Le ministre a exprimé l’ambition du gouvernement de faire de la RDC le premier producteur mondial de cacao dans les cinq prochaines années. Un objectif aligné sur la vision du président Félix Tshisekedi, qui place le secteur agricole au cœur du développement national. « Nous avons les terres, le climat et la main-d’œuvre nécessaires pour y parvenir », a-t-il souligné.
En chantre de la « révolution agricole agressive », Muhindo Nzangi a présenté un plan visant à impliquer les communautés locales dans la production à grande échelle des cultures pérennes. Il a donné l’exemple en transplantant solennellement quelques plantules issues d’une pépinière à Bubuya Bera.
« Toute famille vivant au village doit planter du cacao, du café et du palmier à côté de sa maison. Nous venons vous aider à le faire », a-t-il déclaré, en tenue de travail.
Le « Plan Nzangi » prévoit, en outre, que chaque famille rurale développe au moins un demi-hectare de cacao, café ou palmier, dans l’objectif de « sortir les villages de la pauvreté et hisser la RDC parmi les premiers producteurs mondiaux », selon le ministère.

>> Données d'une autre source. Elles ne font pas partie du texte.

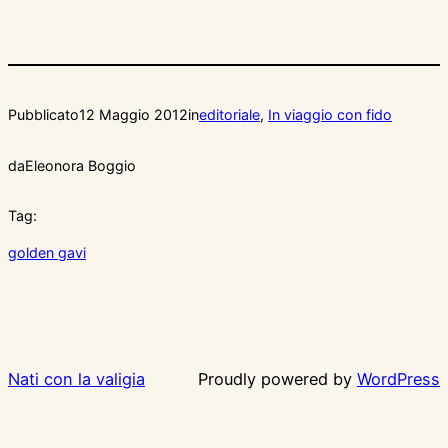
Pubblicato
12 Maggio 2012
in
editoriale
, 
In viaggio con fido
da
Eleonora Boggio
Tag:
golden gavi
Nati con la valigia
Proudly powered by
WordPress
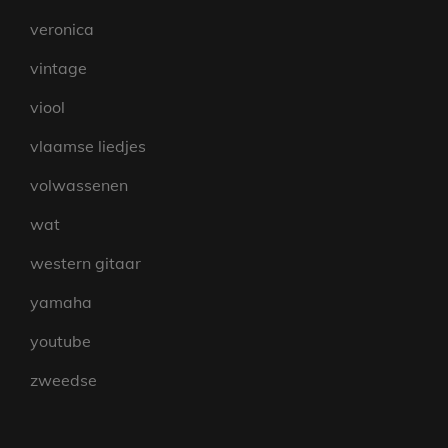
veronica
vintage
viool
vlaamse liedjes
volwassenen
wat
western gitaar
yamaha
youtube
zweedse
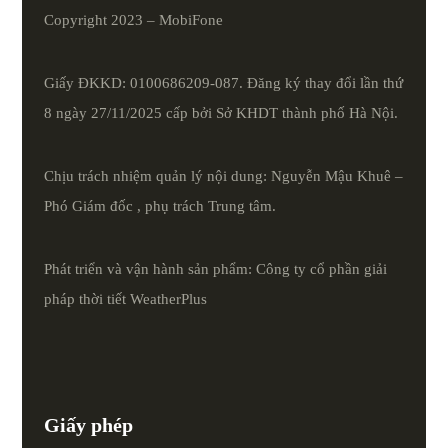
Copyright 2023 – MobiFone
Giấy ĐKKD: 0100686209-087. Đăng ký thay đổi lần thứ
8 ngày 27/11/2025 cấp bởi Sở KHDT thành phố Hà Nội.
Chịu trách nhiệm quản lý nội dung: Nguyễn Mậu Khuê –
Phó Giám đốc , phụ trách Trung tâm.
Phát triển và vận hành sản phẩm: Công ty cổ phần giải
pháp thời tiết
WeatherPlus
Giấy phép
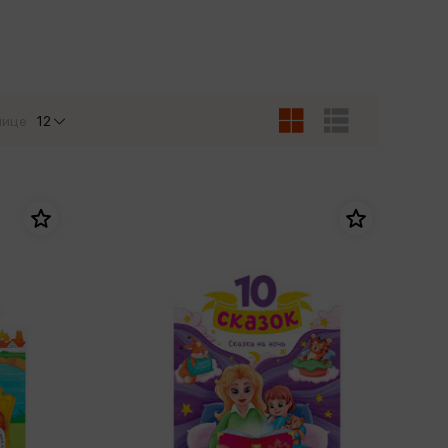
Сувениры
Фототовары
нице
12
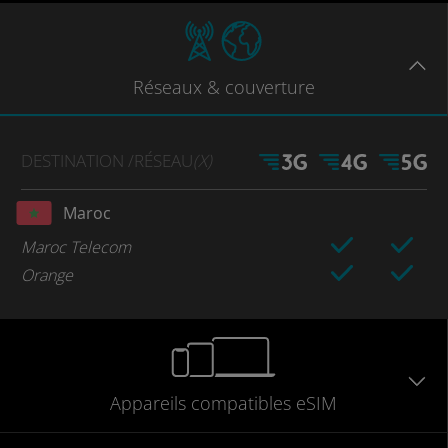
Réseaux
& couverture
DESTINATION
/RÉSEAU
(X)
Maroc
Maroc Telecom
Orange
Appareils
compatibles
eSIM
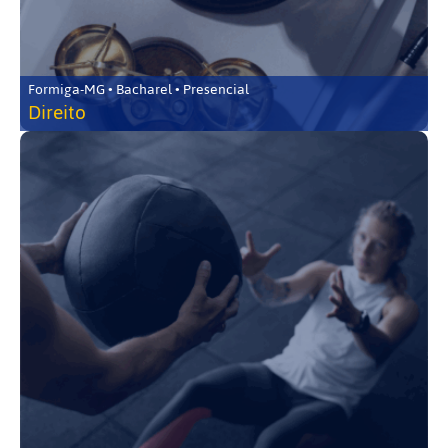
Formiga-MG • Bacharel • Presencial
Direito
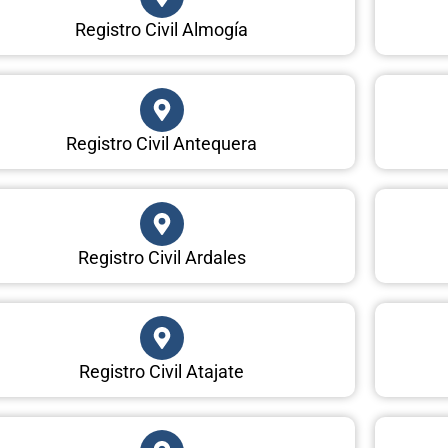
Registro Civil Almogía
Registro Civil Antequera
Registro Civil Ardales
Registro Civil Atajate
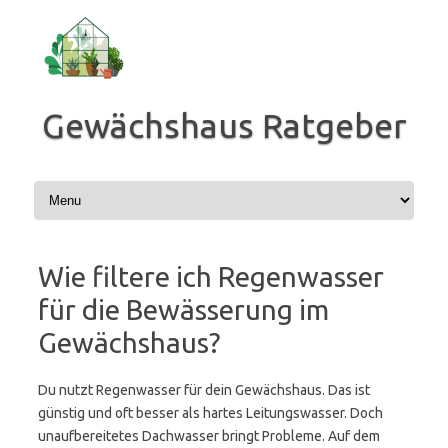
Zum
Inhalt
springen
Gewächshaus Ratgeber
Wie filtere ich Regenwasser
für die Bewässerung im
Gewächshaus?
Du nutzt Regenwasser für dein Gewächshaus. Das ist
günstig und oft besser als hartes Leitungswasser. Doch
unaufbereitetes Dachwasser bringt Probleme. Auf dem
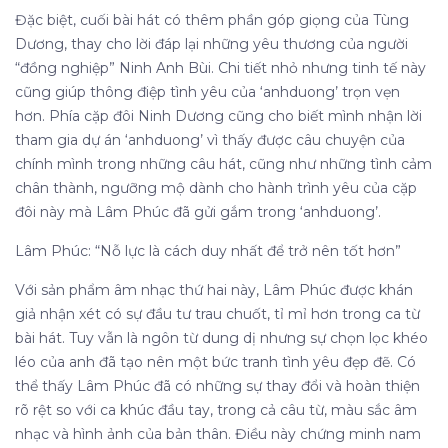
Đặc biệt, cuối bài hát có thêm phần góp giọng của Tùng
Dương, thay cho lời đáp lại những yêu thương của người
“đồng nghiệp” Ninh Anh Bùi. Chi tiết nhỏ nhưng tinh tế này
cũng giúp thông điệp tình yêu của ‘anhduong’ trọn vẹn
hơn. Phía cặp đôi Ninh Dương cũng cho biết mình nhận lời
tham gia dự án ‘anhduong’ vì thấy được câu chuyện của
chính mình trong những câu hát, cũng như những tình cảm
chân thành, ngưỡng mộ dành cho hành trình yêu của cặp
đôi này mà Lâm Phúc đã gửi gắm trong ‘anhduong’.
Lâm Phúc: “Nỗ lực là cách duy nhất để trở nên tốt hơn”
Với sản phẩm âm nhạc thứ hai này, Lâm Phúc được khán
giả nhận xét có sự đầu tư trau chuốt, tỉ mỉ hơn trong ca từ
bài hát. Tuy vẫn là ngôn từ dung dị nhưng sự chọn lọc khéo
léo của anh đã tạo nên một bức tranh tình yêu đẹp đẽ. Có
thể thấy Lâm Phúc đã có những sự thay đổi và hoàn thiện
rõ rệt so với ca khúc đầu tay, trong cả câu từ, màu sắc âm
nhạc và hình ảnh của bản thân. Điều này chứng minh nam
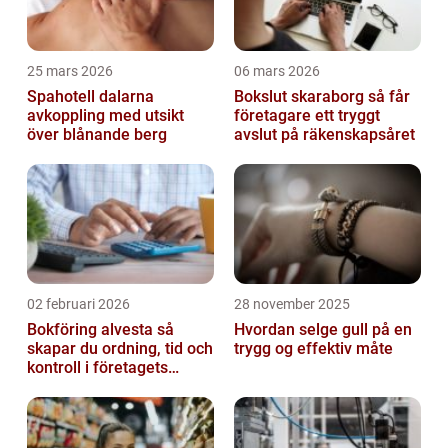
25 mars 2026
06 mars 2026
Spahotell dalarna
Bokslut skaraborg så får
avkoppling med utsikt
företagare ett tryggt
över blånande berg
avslut på räkenskapsåret
02 februari 2026
28 november 2025
Bokföring alvesta så
Hvordan selge gull på en
skapar du ordning, tid och
trygg og effektiv måte
kontroll i företagets
ekonomi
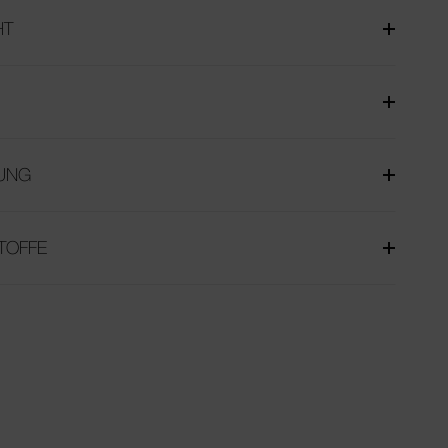
HT
UNG
TOFFE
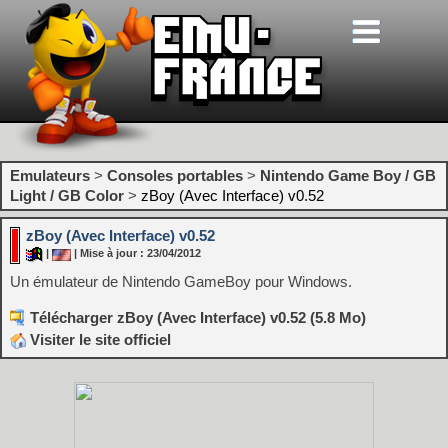
Emulateurs
>
Consoles portables
>
Nintendo Game Boy / GB
Light / GB Color
>
zBoy (Avec Interface) v0.52
zBoy (Avec Interface) v0.52
|
| Mise à jour : 23/04/2012
Un émulateur de Nintendo GameBoy pour Windows.
Télécharger zBoy (Avec Interface) v0.52 (5.8 Mo)
Visiter le site officiel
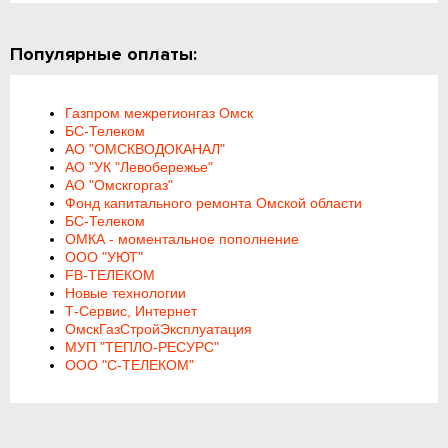
Популярные оплаты:
Газпром межрегионгаз Омск
БС-Телеком
АО "ОМСКВОДОКАНАЛ"
АО "УК "Левобережье"
АО "Омскгоргаз"
Фонд капитального ремонта Омской области
БС-Телеком
ОМКА - моментальное пополнение
ООО "УЮТ"
FB-ТЕЛЕКОМ
Новые технологии
Т-Сервис, Интернет
ОмскГазСтройЭксплуатация
МУП "ТЕПЛО-РЕСУРС"
ООО "С-ТЕЛЕКОМ"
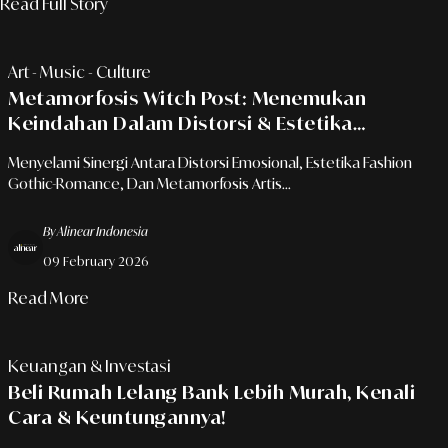
Read Full Story
Art - Music - Culture
Metamorfosis Witch Post: Menemukan
Keindahan Dalam Distorsi & Estetika
'Butterfly'
Menyelami Sinergi Antara Distorsi Emosional, Estetika Fashion
Gothic-Romance, Dan Metamorfosis Artis...
By Alinear Indonesia
09 February 2026
Read More
Keuangan & Investasi
Beli Rumah Lelang Bank Lebih Murah, Kenali
Cara & Keuntungannya!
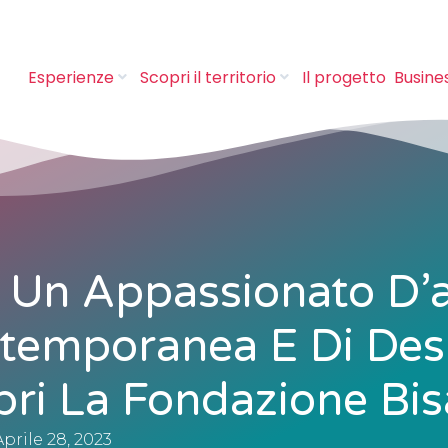
Esperienze
Scopri il territorio
Il progetto
Busine
i Un Appassionato D’a
temporanea E Di Des
ri La Fondazione Bi
Aprile 28, 2023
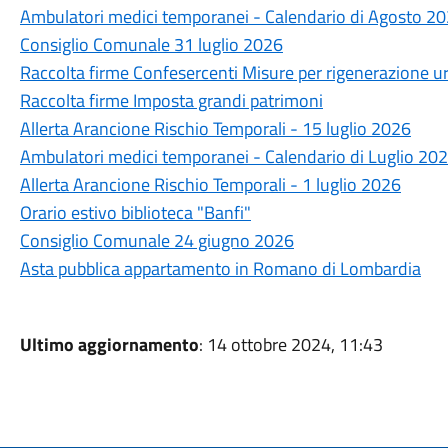
Ambulatori medici temporanei - Calendario di Agosto 2
Consiglio Comunale 31 luglio 2026
Raccolta firme Confesercenti Misure per rigenerazione u
Raccolta firme Imposta grandi patrimoni
Allerta Arancione Rischio Temporali - 15 luglio 2026
Ambulatori medici temporanei - Calendario di Luglio 20
Allerta Arancione Rischio Temporali - 1 luglio 2026
Orario estivo biblioteca "Banfi"
Consiglio Comunale 24 giugno 2026
Asta pubblica appartamento in Romano di Lombardia
Ultimo aggiornamento
: 14 ottobre 2024, 11:43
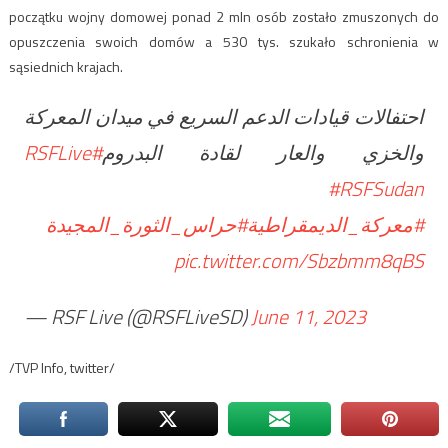
początku wojny domowej ponad 2 mln osób zostało zmuszonych do
opuszczenia swoich domów a 530 tys. szukało schronienia w
sąsiednich krajach.
احتفالات قيادات الدعم السريع في ميدان المعركة
#RSFLive
والخزي والعار لقادة البدروم
#RSFSudan
#معركة_الديمقراطية
#حراس_الثورة_المجيدة
pic.twitter.com/Sbzbmm8qBS
— RSF Live (@RSFLiveSD)
June 11, 2023
/TVP Info, twitter/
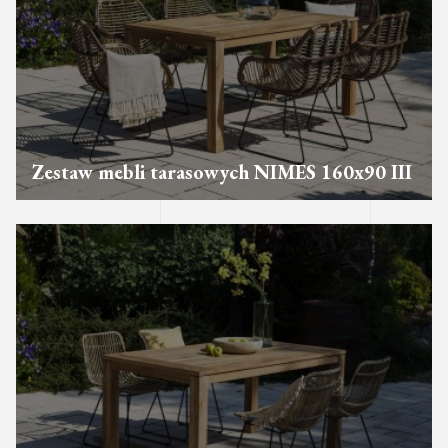
Zestaw mebli tarasowych NIMES 160x90 III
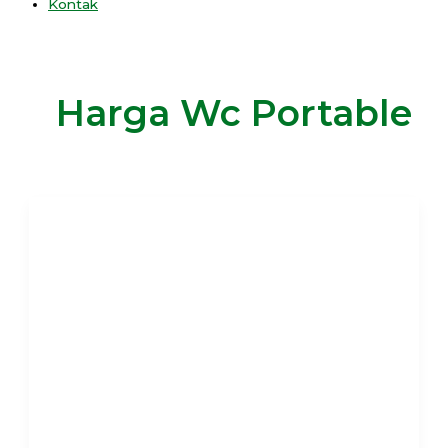
Kontak
Harga Wc Portable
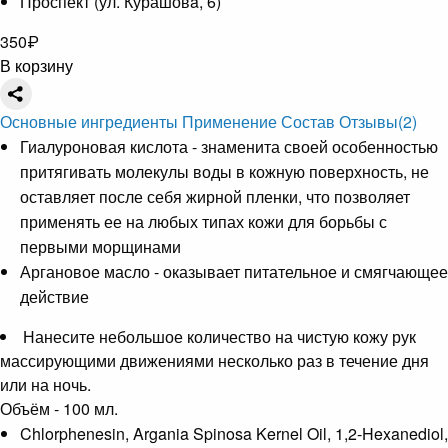
Проспект (ул. Курашовa, 6)
350
₽
В корзину
Основные ингредиенты
Применение
Состав
Отзывы
(2)
Гиалуроновая кислота - знаменита своей особенностью
притягивать молекулы воды в кожную поверхность, не
оставляет после себя жирной пленки, что позволяет
применять ее на любых типах кожи для борьбы с
первыми морщинами
Аргановое масло - оказывает питательное и смягчающее
действие
Нанесите небольшое количество на чистую кожу рук
массирующими движениями несколько раз в течение дня
или на ночь.
Объём - 100 мл.
Chlorphenesin, Argania Spinosa Kernel Oil, 1,2-Hexanediol,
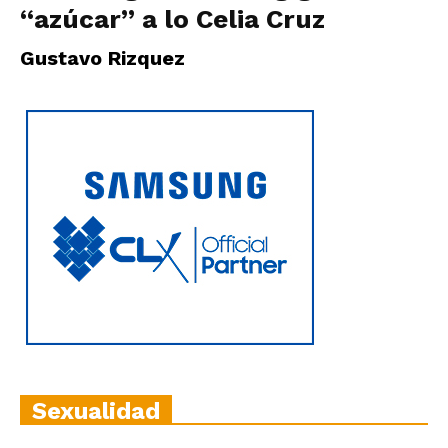
“azúcar” a lo Celia Cruz
Gustavo Rizquez
Sexualidad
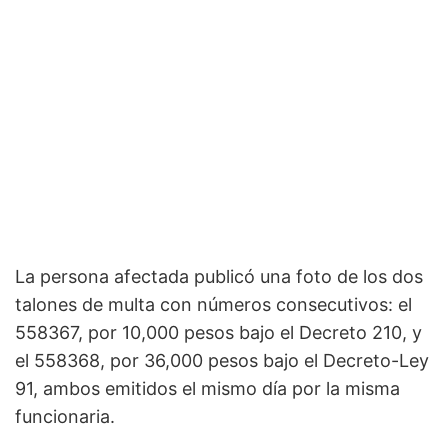
La persona afectada publicó una foto de los dos
talones de multa con números consecutivos: el
558367, por 10,000 pesos bajo el Decreto 210, y
el 558368, por 36,000 pesos bajo el Decreto-Ley
91, ambos emitidos el mismo día por la misma
funcionaria.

Le ministre a également demandé aux gouverneurs de province d’identifier des parcelles dans les chefferies et secteurs où seront prochainement installées des pépinières communautaires de cultures pérennes.
Dans le cadre de sa mission, Muhindo Nzangi a visité le Cacaoyer de Bengamisa (Caben), une exploitation de près de 5 000 hectares laissée à l’abandon depuis plus de 20 ans. En réponse aux revendications des communautés locales, il a promis l’engagement de l’État pour la réhabilitation de Caben, qu’il considère comme un pilier du redressement de la filière cacao en RDC.

© Cellcom Minagri.
La RDC possède un potentiel agricole immense, avec des terres étonnamment favorables au cacao dans les régions de Beni (Nord-Kivu), de l’Ituri et de la Tshopo. Le « Plan Nzangi » pourrait ainsi constituer une réponse stratégique à l’exploitation quasi-inexistante de ce secteur, potentiel majeur de richesse pour le pays.